For anyone interested, Aerospike Enterpirse 4.3 introduced 'uniform-balance' which homogeneously balances data partitions. Read more here: https://www.aerospike.com/blog/aerospike-4-3-all-flash-uniform-balance/

Aerospike cluster not clean available blocks

we use aerospike in our projects and caught strange problem.
We have a 3 node cluster and after some node restarting it stop working.

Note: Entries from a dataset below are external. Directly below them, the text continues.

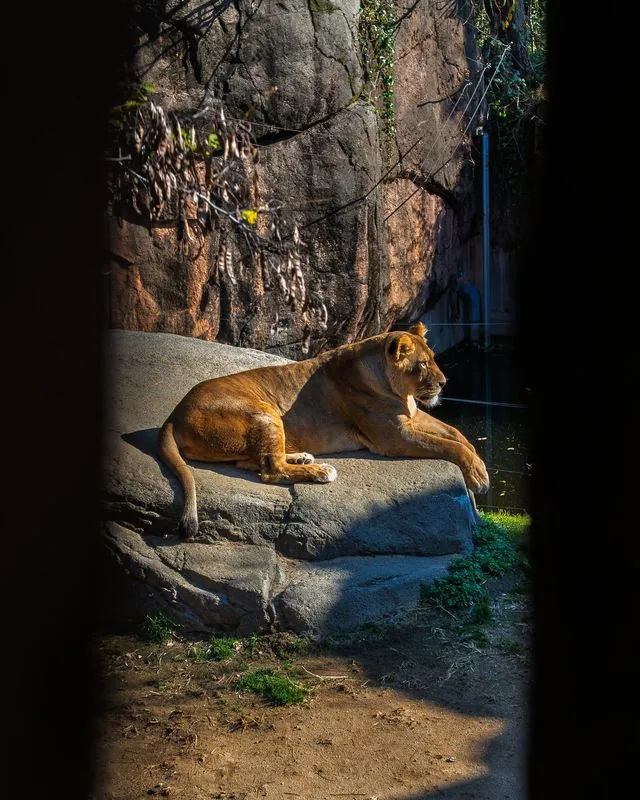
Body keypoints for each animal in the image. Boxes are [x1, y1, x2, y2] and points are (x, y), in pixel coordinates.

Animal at [158, 322, 489, 539]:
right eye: (422, 364)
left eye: (433, 359)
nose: (444, 383)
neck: (397, 389)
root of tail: (174, 414)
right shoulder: (392, 436)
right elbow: (450, 445)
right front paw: (479, 478)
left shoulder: (412, 415)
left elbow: (458, 436)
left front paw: (479, 468)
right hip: (264, 412)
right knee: (270, 470)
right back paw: (320, 471)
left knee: (252, 461)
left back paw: (303, 457)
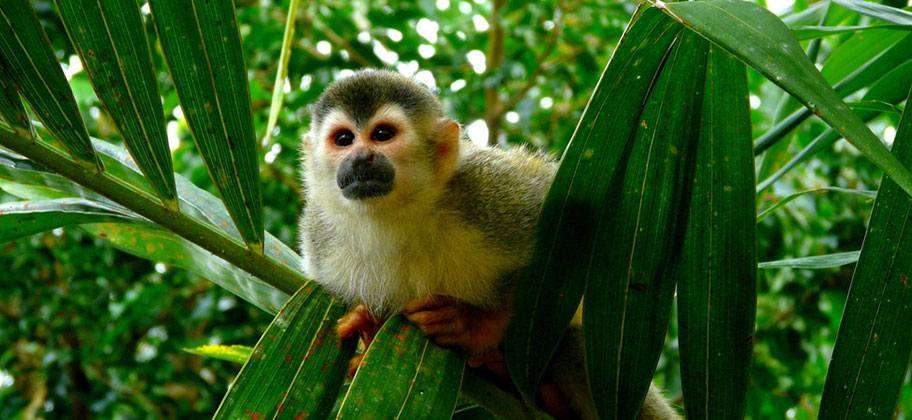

So, we make test to explain our problem
We make test cluster. 3 node, replication count = 2
Here is our namespace config
namespace test{
replication-factor 2
memory-size 100M
high-water-memory-pct 90
high-water-disk-pct 90
stop-writes-pct 95
single-bin true
default-ttl 0
storage-engine device {
cold-start-empty true
file /tmp/test.dat
write-block-size 1M
}
We write 100Mb test data after that we have that situation
available pct equal about 66% and Disk Usage about 34%
All good :slight_smile:
But we stopped one node. After migration we see that available pct = 49% and disk usage 50%
Return node to cluster and after migration we see that disk usage became previous about 32%, but available pct on old nodes stay 49%
Stop node one more time
available pct = 31%
Repeat one more time we get that situation
available pct = 0%
Our cluster crashed, Clients get AerospikeException: Error Code 8: Server memory error
So how we can clean available pct?
If your defrag-q is empty (and you can see whether it is from grepping the logs) then the issue is likely to be that your namespace is smaller than your post-write-queue. Blocks on the post-write-queue are not eligible for defragmentation and so you would see avail-pct trending down with no defragmentation to reclaim the space. By default the post-write-queue is 256 blocks and so in your case that would equate to 256Mb. If your namespace is smaller than that you will see avail-pct continue to drop until you hit stop-writes. You can reduce the size of the post-write-queue dynamically (i.e. no restart needed) using the following command, here I suggest 8 blocks:
asinfo -v 'set-config:context=namespace;id=<NAMESPACE>;post-write-queue=8'
If you are happy with this value you should amend your aerospike.conf to include it so that it persists after a node restart.